Except that if you'd read the article or comments above, you'd know that they're using Linux on them. It's an excellent idea - although part of me is wondering why we're focusing on computers when there are still areas without access to clean drinking water or basic education.
 
Applespider said:
...It's an excellent idea - although part of me is wondering why we're focusing on computers when there are still areas without access to clean drinking water or basic education.
Because you can't email an advert to a tap?
 
Applespider said:
It's an excellent idea - although part of me is wondering why we're focusing on computers when there are still areas without access to clean drinking water or basic education.

Good point.

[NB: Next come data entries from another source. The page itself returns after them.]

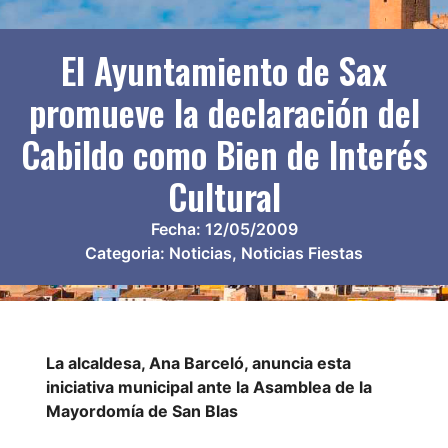
El Ayuntamiento de Sax
promueve la declaración del
Cabildo como Bien de Interés
Cultural
Fecha:
12/05/2009
Categoria:
Noticias
,
Noticias Fiestas
La alcaldesa, Ana Barceló, anuncia esta
iniciativa municipal ante la Asamblea de la
Mayordomía de San Blas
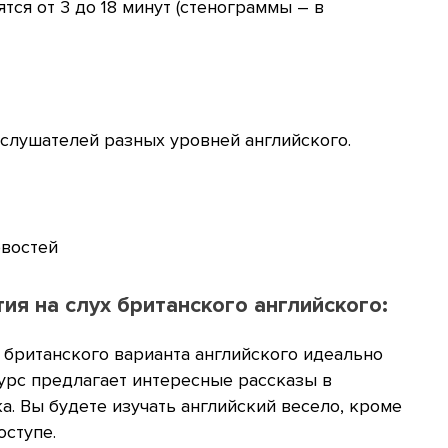
тся от 3 до 18 минут (стенограммы – в
 слушателей разных уровней английского.
востей
я на слух британского английского:
 британского варианта английского идеально
сурс предлагает интересные рассказы в
. Вы будете изучать английский весело, кроме
оступе.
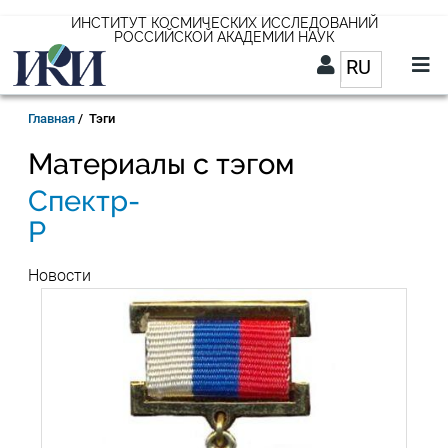
Перейти
ИНСТИТУТ КОСМИЧЕСКИХ ИССЛЕДОВАНИЙ
РОССИЙСКОЙ АКАДЕМИИ НАУК
к
RU
Список д
основному
содержанию
RU
Строка
Главная
Тэги
навигации
Материалы с тэгом
Спектр-
Р
Новости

When inroads into the most basic human needs areas prove fruitless, the remaining energy often gets applied elsewhere, which perpetuates the cycle of despair for the next generation to come.
 
Applespider said:
It's an excellent idea - although part of me is wondering why we're focusing on computers when there are still areas without access to clean drinking water or basic education.

My guess is because the electrical engineers at MIT do not know how to filter water or provide an 8 year old an education nearly as well as they can design electronics.
 
Applespider said:
It's an excellent idea - although part of me is wondering why we're focusing on computers when there are still areas without access to clean drinking water or basic education.

My thoughts as well


Woof, Woof – Dawg
pawprint.gif
 
Applespider said:
It's an excellent idea - although part of me is wondering why we're focusing on computers when there are still areas without access to clean drinking water or basic education.

Ummm... the computers are there to help GIVE a basic education. The problem is, kids have no textbooks. Textbooks cost $50 each. One computer costs the same as two textbooks. Load them up with 20 open source e-textbooks and you've got 20 textbooks for the price of two.

The Slashdot thread on this subject points out that most people in third-world countries have access to drinking water, but most do NOT have access to education. Thus, education is the biggest problem.
 
Cinnamon Swirl said:
Given all those in the world in far more advantageous and influential positions than myself, I would not even pretend to have a solution for something like that. Over the course of decades countless sums of money have been poured into regions around the world ... results speak for themselves and bad conditions continue.

Generally, my observation has been that poor people / disadvantaged people act as profit centres for these portions of the richer world that deal with them.